---------- TEXTO FORNECIDO ----------

De resto, as outras considerações que o digno par apresentou; a organisação da secretaria d'estado da instrucção publica, como s. exa. sabe, está em discussão na camara dos senhores deputados e quando for discutida n'esta camara será então a melhor occasião de prestar ás observações do digno par a consideração que ellas merecem.

(S. exa. não reviu.)

O sr. Coelho de Carvalho: - Sr. presidente, os meus amigos politicos, aquelles a quem eu sirvo como o ultimo dos seus soldados, não querem crear o menor embaraço ao governo na approvação das medidas constitucionaes.

N'estas circumstancias nós approvamos o projecto em discussão. Mas permitta-me v. exa., que eu, só de passagem, e porque o reputo urgente, me refira a um assumpto importante, dirigindo ao governo uma pergunta, de cuja resposta póde depender a minha attitude e dos meus amigos na discussão do projecto a que se refere o parecer ha pouco mandado para a mesa, e que, segundo creio, entrará em ordem do dia para a seguinte sessão.

Permitta-me v. exa. que eu aproveite esta occasião para dirigir ao governo esta simples pergunta: Entre os decretos de dictadura, ha um em que o governo se auctorisou a si proprio, a reorganisar, por assim dizer, todo o serviço da importante instituição militar.

É claro que o governo, publicando um decreto d'esta ordem, devia ter de certo um pensamento sobre a reorganisação do exercito.

São decorridos cinco mezes e o governo não poz ainda a sua obra em execução, nem usou d'essa auctorisação.

----------

• _LISTA DE TAREFAS_:
1. Quais formas de tratamento aparecem abreviadas no trecho do debate parlamentar? Liste todas, sem repetir.
2. No trecho do debate parlamentar, quanto tempo se passou sem que o governo pusesse sua obra em execução?
3. Continue o trecho do debate parlamentar a partir da última frase, mantendo o mesmo estilo.

---------- ITENS FORNECIDOS ----------

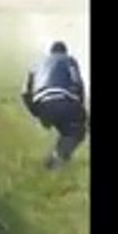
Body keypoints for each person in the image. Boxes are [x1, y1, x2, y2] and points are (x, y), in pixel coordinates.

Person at [21, 41, 88, 169]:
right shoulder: (69, 60)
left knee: (65, 129)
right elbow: (78, 83)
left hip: (42, 104)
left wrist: (36, 113)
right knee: (77, 130)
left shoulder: (36, 65)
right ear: (64, 52)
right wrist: (81, 108)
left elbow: (24, 92)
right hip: (64, 101)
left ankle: (57, 158)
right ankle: (58, 160)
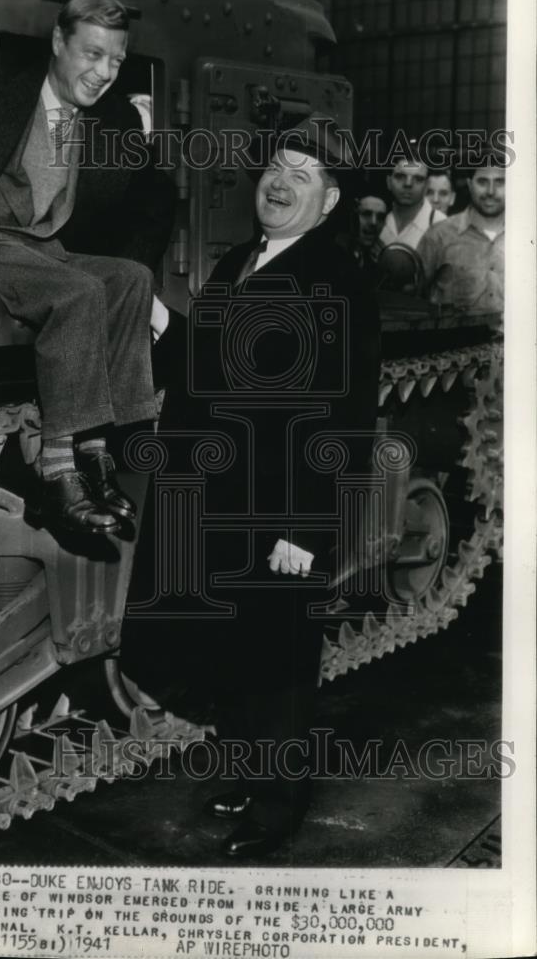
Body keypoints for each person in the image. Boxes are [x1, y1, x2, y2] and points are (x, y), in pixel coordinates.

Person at [122, 119, 381, 859]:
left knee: (275, 665)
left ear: (327, 201)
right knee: (232, 651)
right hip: (213, 498)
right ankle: (244, 775)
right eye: (276, 165)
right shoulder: (242, 259)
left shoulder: (336, 282)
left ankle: (276, 810)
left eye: (302, 175)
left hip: (276, 508)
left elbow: (344, 416)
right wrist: (159, 317)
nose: (279, 181)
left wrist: (303, 528)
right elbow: (204, 370)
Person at [0, 0, 175, 534]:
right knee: (79, 293)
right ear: (58, 42)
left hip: (50, 250)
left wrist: (131, 276)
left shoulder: (115, 116)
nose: (103, 73)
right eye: (92, 55)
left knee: (129, 279)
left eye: (116, 61)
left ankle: (96, 450)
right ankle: (57, 471)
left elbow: (155, 194)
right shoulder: (4, 96)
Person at [416, 154, 505, 318]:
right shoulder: (438, 236)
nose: (491, 191)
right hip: (453, 342)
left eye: (500, 182)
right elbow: (412, 302)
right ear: (470, 185)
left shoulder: (527, 237)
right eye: (482, 182)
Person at [380, 157, 445, 249]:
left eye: (418, 179)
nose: (408, 184)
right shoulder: (376, 218)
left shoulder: (440, 224)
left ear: (427, 186)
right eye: (400, 177)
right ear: (389, 182)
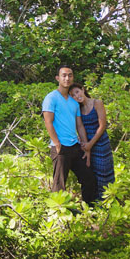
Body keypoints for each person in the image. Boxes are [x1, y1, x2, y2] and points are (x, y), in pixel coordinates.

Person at [41, 66, 98, 204]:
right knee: (60, 185)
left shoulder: (73, 102)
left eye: (70, 75)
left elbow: (79, 125)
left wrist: (86, 147)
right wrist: (57, 144)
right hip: (60, 148)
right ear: (58, 78)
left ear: (73, 78)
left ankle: (89, 210)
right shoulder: (51, 98)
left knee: (88, 178)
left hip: (76, 147)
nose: (67, 78)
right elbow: (48, 122)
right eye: (64, 75)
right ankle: (58, 216)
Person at [70, 83, 115, 200]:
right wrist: (86, 144)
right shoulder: (78, 109)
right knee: (92, 174)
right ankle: (95, 203)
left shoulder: (97, 103)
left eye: (77, 92)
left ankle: (107, 201)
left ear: (83, 90)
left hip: (100, 143)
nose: (77, 96)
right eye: (73, 96)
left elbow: (102, 125)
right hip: (87, 144)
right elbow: (79, 127)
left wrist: (91, 144)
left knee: (104, 173)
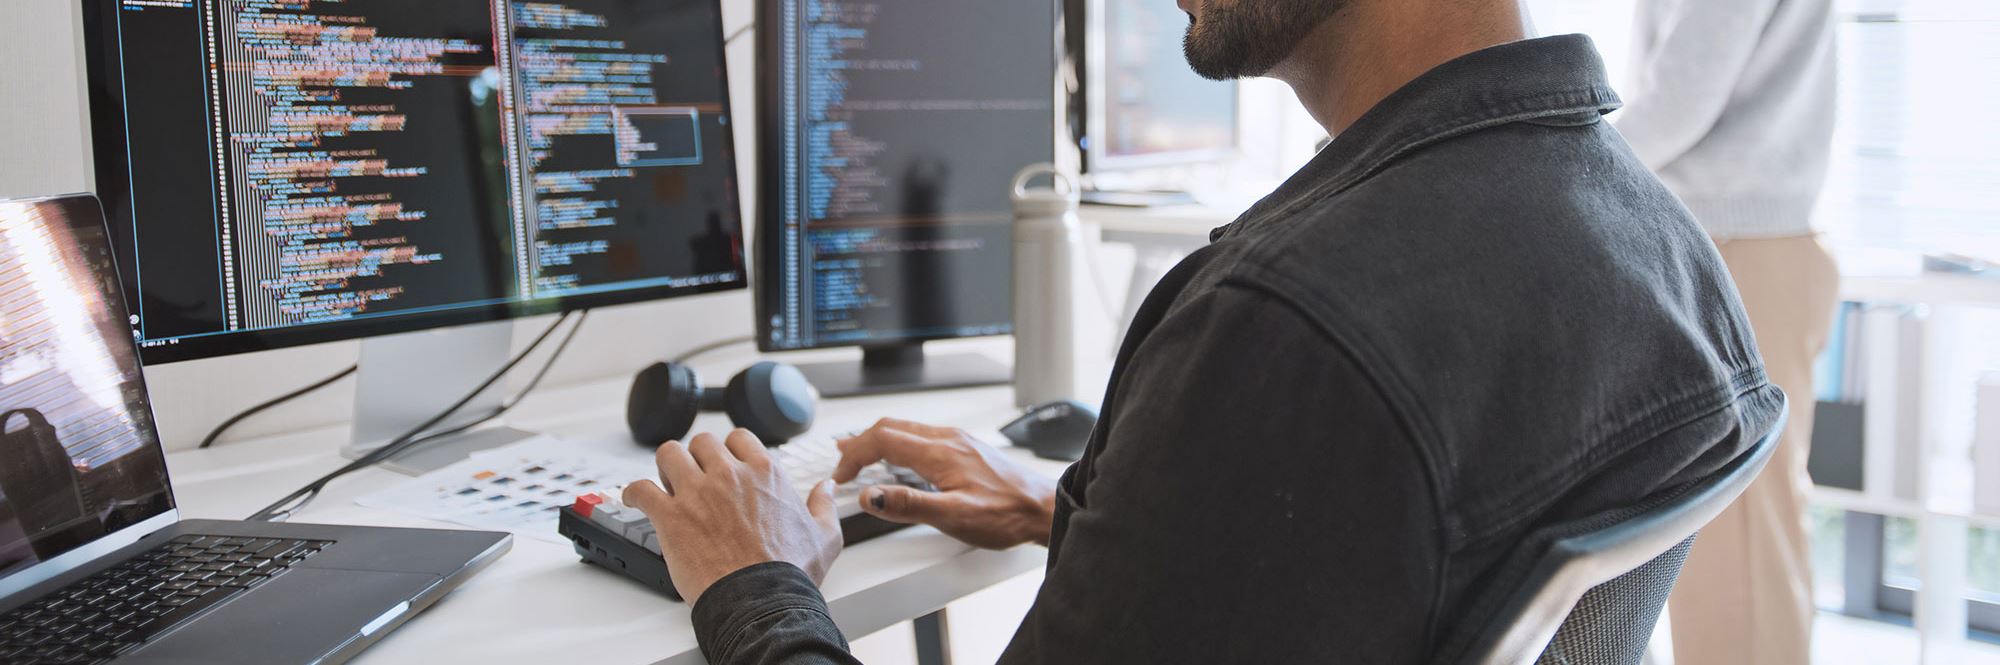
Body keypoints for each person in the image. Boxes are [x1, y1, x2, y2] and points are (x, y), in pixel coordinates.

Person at [623, 0, 1786, 661]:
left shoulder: (1285, 325)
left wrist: (756, 578)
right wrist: (1092, 515)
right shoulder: (1659, 248)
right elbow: (1392, 570)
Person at [1615, 1, 1840, 663]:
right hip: (1742, 241)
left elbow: (1684, 93)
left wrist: (1567, 160)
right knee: (1733, 540)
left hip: (1739, 245)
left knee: (1733, 546)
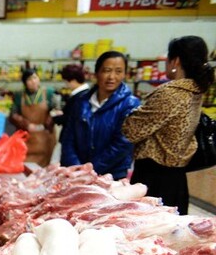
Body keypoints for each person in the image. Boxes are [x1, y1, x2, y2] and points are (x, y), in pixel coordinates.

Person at [123, 36, 215, 213]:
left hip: (154, 179)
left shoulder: (171, 93)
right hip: (176, 178)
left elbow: (131, 130)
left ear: (176, 61)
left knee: (146, 234)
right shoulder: (196, 90)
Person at [59, 51, 140, 179]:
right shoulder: (81, 101)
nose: (112, 77)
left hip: (111, 176)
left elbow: (122, 145)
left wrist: (88, 170)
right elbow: (68, 137)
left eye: (118, 71)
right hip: (76, 174)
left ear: (125, 74)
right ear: (96, 73)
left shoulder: (130, 104)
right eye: (107, 70)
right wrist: (75, 167)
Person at [8, 68, 56, 167]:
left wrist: (47, 124)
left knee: (44, 169)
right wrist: (26, 124)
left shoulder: (48, 93)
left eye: (35, 78)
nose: (33, 81)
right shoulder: (19, 95)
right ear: (25, 83)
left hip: (45, 136)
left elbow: (56, 111)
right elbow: (13, 115)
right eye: (29, 79)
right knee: (26, 166)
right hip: (27, 136)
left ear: (39, 79)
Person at [52, 63, 89, 128]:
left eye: (66, 82)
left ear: (73, 80)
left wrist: (57, 117)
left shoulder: (79, 98)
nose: (66, 85)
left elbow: (72, 120)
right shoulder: (86, 94)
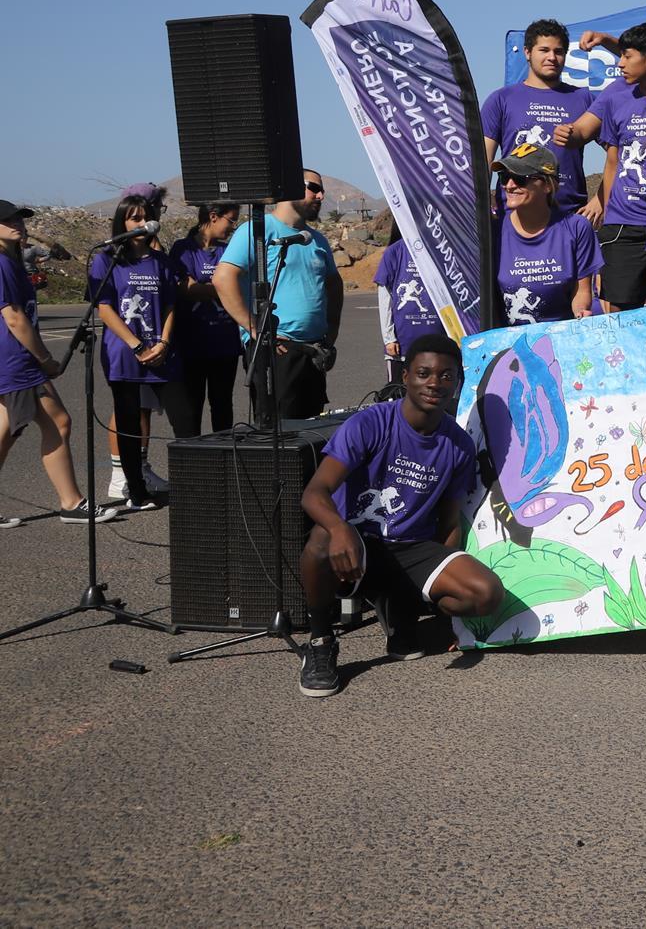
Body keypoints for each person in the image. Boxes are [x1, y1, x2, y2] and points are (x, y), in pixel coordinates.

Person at [295, 333, 503, 697]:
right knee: (321, 538)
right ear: (405, 376)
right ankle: (320, 642)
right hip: (357, 543)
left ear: (458, 383)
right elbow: (315, 493)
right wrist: (339, 526)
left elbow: (449, 521)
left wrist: (455, 619)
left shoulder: (458, 444)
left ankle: (400, 606)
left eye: (446, 376)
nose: (434, 383)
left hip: (411, 547)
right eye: (424, 373)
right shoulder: (369, 424)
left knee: (484, 594)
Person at [555, 24, 646, 311]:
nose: (620, 63)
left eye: (626, 57)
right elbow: (612, 159)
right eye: (620, 56)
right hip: (623, 225)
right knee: (622, 315)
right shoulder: (615, 96)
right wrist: (569, 134)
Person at [0, 200, 110, 525]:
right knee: (56, 422)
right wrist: (45, 359)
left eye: (19, 218)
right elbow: (15, 318)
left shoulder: (13, 260)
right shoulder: (3, 264)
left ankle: (71, 501)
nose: (17, 224)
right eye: (8, 220)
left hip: (18, 361)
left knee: (15, 430)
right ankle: (72, 502)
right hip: (16, 361)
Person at [90, 194, 200, 508]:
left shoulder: (162, 262)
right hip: (124, 354)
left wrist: (163, 342)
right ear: (122, 222)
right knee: (128, 424)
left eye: (145, 217)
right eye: (134, 218)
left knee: (186, 421)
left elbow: (169, 305)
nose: (141, 223)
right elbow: (105, 309)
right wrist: (136, 345)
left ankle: (193, 486)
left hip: (163, 354)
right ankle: (136, 492)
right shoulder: (107, 259)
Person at [214, 170, 342, 424]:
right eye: (314, 188)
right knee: (279, 433)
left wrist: (332, 330)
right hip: (277, 350)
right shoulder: (259, 231)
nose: (321, 195)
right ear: (292, 187)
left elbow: (333, 283)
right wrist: (253, 328)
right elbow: (222, 278)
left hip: (313, 352)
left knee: (310, 431)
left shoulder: (316, 240)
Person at [482, 19, 600, 221]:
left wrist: (601, 198)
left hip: (570, 214)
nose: (552, 57)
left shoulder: (584, 98)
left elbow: (618, 151)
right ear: (528, 53)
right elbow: (483, 160)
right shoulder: (501, 99)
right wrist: (483, 202)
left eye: (559, 51)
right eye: (544, 50)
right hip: (514, 216)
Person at [495, 146, 603, 326]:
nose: (510, 185)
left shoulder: (577, 228)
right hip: (507, 341)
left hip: (561, 337)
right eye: (504, 177)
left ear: (547, 185)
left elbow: (582, 291)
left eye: (521, 178)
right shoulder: (494, 231)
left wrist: (580, 314)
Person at [170, 202, 241, 432]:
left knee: (222, 407)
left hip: (225, 344)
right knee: (192, 409)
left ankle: (223, 462)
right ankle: (194, 464)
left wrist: (211, 287)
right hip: (192, 346)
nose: (233, 226)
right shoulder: (184, 249)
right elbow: (187, 288)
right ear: (213, 217)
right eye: (231, 220)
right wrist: (223, 287)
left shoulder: (227, 250)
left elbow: (239, 285)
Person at [372, 223, 440, 384]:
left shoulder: (440, 249)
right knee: (399, 396)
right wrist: (389, 338)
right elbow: (385, 296)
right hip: (402, 345)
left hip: (437, 342)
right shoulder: (395, 251)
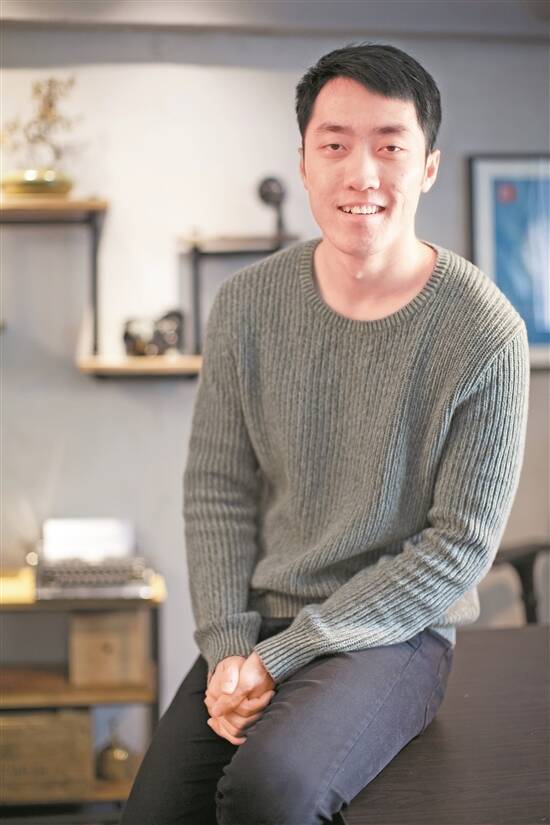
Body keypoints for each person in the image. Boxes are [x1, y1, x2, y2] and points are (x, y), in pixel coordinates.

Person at [120, 42, 529, 825]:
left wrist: (283, 655)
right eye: (335, 145)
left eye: (390, 146)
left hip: (396, 634)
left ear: (428, 167)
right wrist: (229, 647)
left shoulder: (486, 332)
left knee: (268, 791)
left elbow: (457, 547)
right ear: (304, 165)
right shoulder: (247, 305)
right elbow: (219, 491)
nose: (361, 174)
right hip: (257, 624)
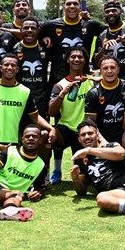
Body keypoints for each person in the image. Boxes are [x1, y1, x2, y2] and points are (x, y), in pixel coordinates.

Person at [0, 53, 55, 168]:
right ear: (0, 68)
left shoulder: (25, 92)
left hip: (11, 140)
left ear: (17, 69)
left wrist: (50, 128)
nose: (9, 68)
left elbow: (35, 117)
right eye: (6, 65)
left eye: (13, 65)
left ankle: (43, 177)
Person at [0, 125, 49, 221]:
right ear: (22, 139)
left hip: (10, 194)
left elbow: (41, 186)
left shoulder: (41, 165)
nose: (31, 138)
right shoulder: (8, 151)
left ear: (40, 140)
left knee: (17, 195)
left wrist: (38, 193)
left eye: (34, 136)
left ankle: (8, 212)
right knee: (18, 194)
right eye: (28, 136)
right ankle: (10, 210)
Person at [48, 45, 96, 182]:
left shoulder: (92, 82)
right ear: (67, 60)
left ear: (85, 60)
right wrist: (63, 93)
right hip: (66, 128)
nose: (76, 59)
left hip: (85, 130)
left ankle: (82, 168)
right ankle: (53, 171)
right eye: (73, 57)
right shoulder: (60, 85)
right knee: (47, 137)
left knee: (83, 178)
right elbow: (52, 112)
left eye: (80, 57)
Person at [40, 0, 106, 82]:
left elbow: (112, 30)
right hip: (58, 78)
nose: (72, 6)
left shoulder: (91, 25)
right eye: (68, 4)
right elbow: (29, 33)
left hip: (83, 78)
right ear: (63, 7)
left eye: (75, 4)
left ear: (80, 7)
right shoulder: (51, 25)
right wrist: (42, 37)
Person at [84, 56, 125, 147]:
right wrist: (102, 141)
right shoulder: (93, 93)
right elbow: (90, 123)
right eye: (105, 68)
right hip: (103, 137)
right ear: (100, 71)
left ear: (118, 70)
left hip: (124, 136)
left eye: (112, 67)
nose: (109, 71)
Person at [92, 0, 125, 82]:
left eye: (114, 10)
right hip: (109, 85)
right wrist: (104, 48)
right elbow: (95, 64)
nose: (110, 13)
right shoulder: (102, 35)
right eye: (107, 11)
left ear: (121, 11)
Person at [14, 16, 51, 118]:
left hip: (41, 100)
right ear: (21, 30)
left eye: (33, 28)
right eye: (26, 28)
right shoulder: (14, 49)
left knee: (42, 132)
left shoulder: (46, 47)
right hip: (19, 98)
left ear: (38, 30)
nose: (29, 30)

----------

• _RESPOSTAS ÀS TAREFAS_:
1. sr.; s. exa.; v. exa.

2. Cinco meses.

3.
Eu não posso, nem me julgo habilitado a entrar na discussão que principia na segunda feira, na parte relativa a este assumpto, sem conhecer as bases em que assenta o plano de reorganisação.

Pergunto, portanto, ao governo, se tem duvida em mandar a esta camara, até segunda feira, as bases que s. ex. o sr. ministro da guerra necessariamente deve ter dado á commissão que encarregou de elaborar esta reforma.

V. exa. comprehende que se trata de uma das instituições mais melindrosa, em que se trata não só da organisação militar propriamente dita. mas de outros serviços importantissimos estreitamente ligados ao serviço militar, como é a fórma do recrutamento, etc., etc.

Desejo que o governo declare se tem duvida em mandar aqui as bases que determinaram o pensamento fundamental da commissão encarregada de elaborar o projecto da reforma do exercito.

(S. exa. não reviu.)

O sr. Presidente do Conselho de Ministros (Antonio de Serpa): - Começo por dizer que o ponto a que o digno par se referiu não tem nada com o assumpto que se discute.

O sr. Coelho de Carvalho: - Perfeitamente de accordo.

O Orador: - Direi comtudo ao digno par que as bases a que s. exa. se referiu são as que constam do decreto.

O sr. Coelho de Carvalho: - Só essas?

O Orador: - As bases constam do decreto e foram essas as que o governo forneceu á commissão que delegou numa sub-commissão o estudo do assumpto.

O sr. Coelho de Carvalho: - Nenhumas outras?

O Orador: - Nenhumas outras, alem das que constam do decreto.

(O sr. presidente do conselho não reviu as notas d'esta sua resposta.)

O sr. Oliveira Monteiro: - Sr. presidente, v. exa. comprehende muito bem que eu não tomo a palavra para fazer um longo discurso, nem as circumstancias especiaes em que nos achamos permittem largas dissertações.

Associando me ao voto auctorisadissimo do meu illustre amigo e distincto correligionario o sr. Barros Gomes, com cuja camaradagem, creio eu, todos nós nos honramos, lamento que ainda este anno o parlamento portuguez se veja privado de discutir o orçamento do estado, o primeiro dos diplomas que podem ser offerecidos á consideração dos corpos legislativos.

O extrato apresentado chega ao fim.